La nuova Commissione e il Parlamento dovranno prendere decisioni cruciali sull’impatto e la continuità dell’esperienza di Next Generation EU avviata durante la crisi Covid. Sarà necessario trovare un equilibrio con la politica di coesione, che attualmente assorbe una parte significativa del bilancio europeo comune. I progetti e le politiche dei PNRR si sovrappongono in larga misura alla politica di coesione esistente, portando ad un “effetto spiazzamento” la cui valutazione risulterà fondamentale.
Attualmente, la spesa dei fondi strutturali per il periodo 2021-2027 è virtualmente ferma. Molti fattori, sia storici che contemporanei, contribuiscono a questa situazione, inclusa la sovrapposizione di strumenti, la scarsità di progetti, i limiti delle pubbliche amministrazioni e le recenti riforme nel sistema nazionale di coesione guidate dal ministro Fitto.
Il dibattito si concentra su due fronti: coloro che difendono la coesione insistono sul suo ruolo redistributivo e inclusivo, mentre altri favoriscono il “metodo PNRR” basato sui risultati e un’allocazione centralizzata delle risorse.
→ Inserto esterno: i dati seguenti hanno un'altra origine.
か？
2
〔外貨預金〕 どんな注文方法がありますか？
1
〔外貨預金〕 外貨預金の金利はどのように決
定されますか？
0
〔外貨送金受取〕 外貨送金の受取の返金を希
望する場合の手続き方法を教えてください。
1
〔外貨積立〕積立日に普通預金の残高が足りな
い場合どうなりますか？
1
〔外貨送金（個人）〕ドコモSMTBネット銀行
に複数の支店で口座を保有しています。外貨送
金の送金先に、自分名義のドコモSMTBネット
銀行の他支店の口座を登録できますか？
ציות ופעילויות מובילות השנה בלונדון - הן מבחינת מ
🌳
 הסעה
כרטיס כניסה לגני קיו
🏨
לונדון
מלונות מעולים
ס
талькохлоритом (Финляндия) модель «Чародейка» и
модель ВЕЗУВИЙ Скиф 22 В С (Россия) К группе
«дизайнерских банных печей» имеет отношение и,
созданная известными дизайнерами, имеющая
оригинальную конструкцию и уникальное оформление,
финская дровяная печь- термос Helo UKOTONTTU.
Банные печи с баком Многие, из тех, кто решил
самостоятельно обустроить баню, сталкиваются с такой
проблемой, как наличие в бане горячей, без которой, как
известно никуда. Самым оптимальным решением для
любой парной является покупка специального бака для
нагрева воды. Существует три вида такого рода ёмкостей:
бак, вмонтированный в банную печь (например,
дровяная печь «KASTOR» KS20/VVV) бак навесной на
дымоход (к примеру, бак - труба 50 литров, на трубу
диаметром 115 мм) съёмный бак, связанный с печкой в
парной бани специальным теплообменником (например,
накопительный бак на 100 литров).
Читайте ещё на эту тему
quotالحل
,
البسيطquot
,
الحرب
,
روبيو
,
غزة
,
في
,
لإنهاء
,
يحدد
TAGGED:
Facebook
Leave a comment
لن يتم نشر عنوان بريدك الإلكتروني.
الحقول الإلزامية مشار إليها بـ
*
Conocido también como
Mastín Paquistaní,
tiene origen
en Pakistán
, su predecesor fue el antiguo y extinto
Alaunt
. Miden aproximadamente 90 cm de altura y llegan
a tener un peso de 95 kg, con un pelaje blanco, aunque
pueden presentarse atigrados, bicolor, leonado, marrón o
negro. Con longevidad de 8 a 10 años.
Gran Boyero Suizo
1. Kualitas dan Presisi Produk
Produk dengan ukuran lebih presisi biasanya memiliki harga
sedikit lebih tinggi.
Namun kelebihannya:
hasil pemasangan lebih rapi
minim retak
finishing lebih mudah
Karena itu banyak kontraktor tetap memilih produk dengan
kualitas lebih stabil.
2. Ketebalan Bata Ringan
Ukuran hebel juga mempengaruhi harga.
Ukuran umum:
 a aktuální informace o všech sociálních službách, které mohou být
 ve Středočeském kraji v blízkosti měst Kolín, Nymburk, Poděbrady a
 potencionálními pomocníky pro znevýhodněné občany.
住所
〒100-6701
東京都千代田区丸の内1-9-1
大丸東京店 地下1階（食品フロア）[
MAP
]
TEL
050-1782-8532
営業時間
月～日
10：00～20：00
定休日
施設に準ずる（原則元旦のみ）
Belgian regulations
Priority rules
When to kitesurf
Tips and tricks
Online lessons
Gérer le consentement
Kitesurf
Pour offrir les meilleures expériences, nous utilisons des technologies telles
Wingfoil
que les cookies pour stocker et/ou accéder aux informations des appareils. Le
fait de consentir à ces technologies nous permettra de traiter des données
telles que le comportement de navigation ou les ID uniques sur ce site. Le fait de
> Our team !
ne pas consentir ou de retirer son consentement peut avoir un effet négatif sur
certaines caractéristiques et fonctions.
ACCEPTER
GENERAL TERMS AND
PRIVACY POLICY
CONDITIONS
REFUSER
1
Un’ipotesi futura potrebbe essere un “ Meccanismo di ripresa e resilienza 2.0″ incentrato su priorità emergenti dell’ Unione Europea, come difesa comune e transizione energetica, mantenendo un occhio di riguardo per il coinvolgimento dei territori.
Infine, l’espansione futura dell’ Unione Europea ai Balcani occidentali e oltre aggiunge una nuova complessità al panorama finanziario europeo. Con l’eventuale arrivo di 35 Stati membri, sarà fondamentale rinegoziare gli equilibri finanziari per assicurare che i nuovi membri non penalizzino i “vecchi”. Il modello Next Generation EU, con l’emissione di Eurobond, potrebbe essere parte della soluzione per garantire risorse a tutti senza compromettere la coesione europea.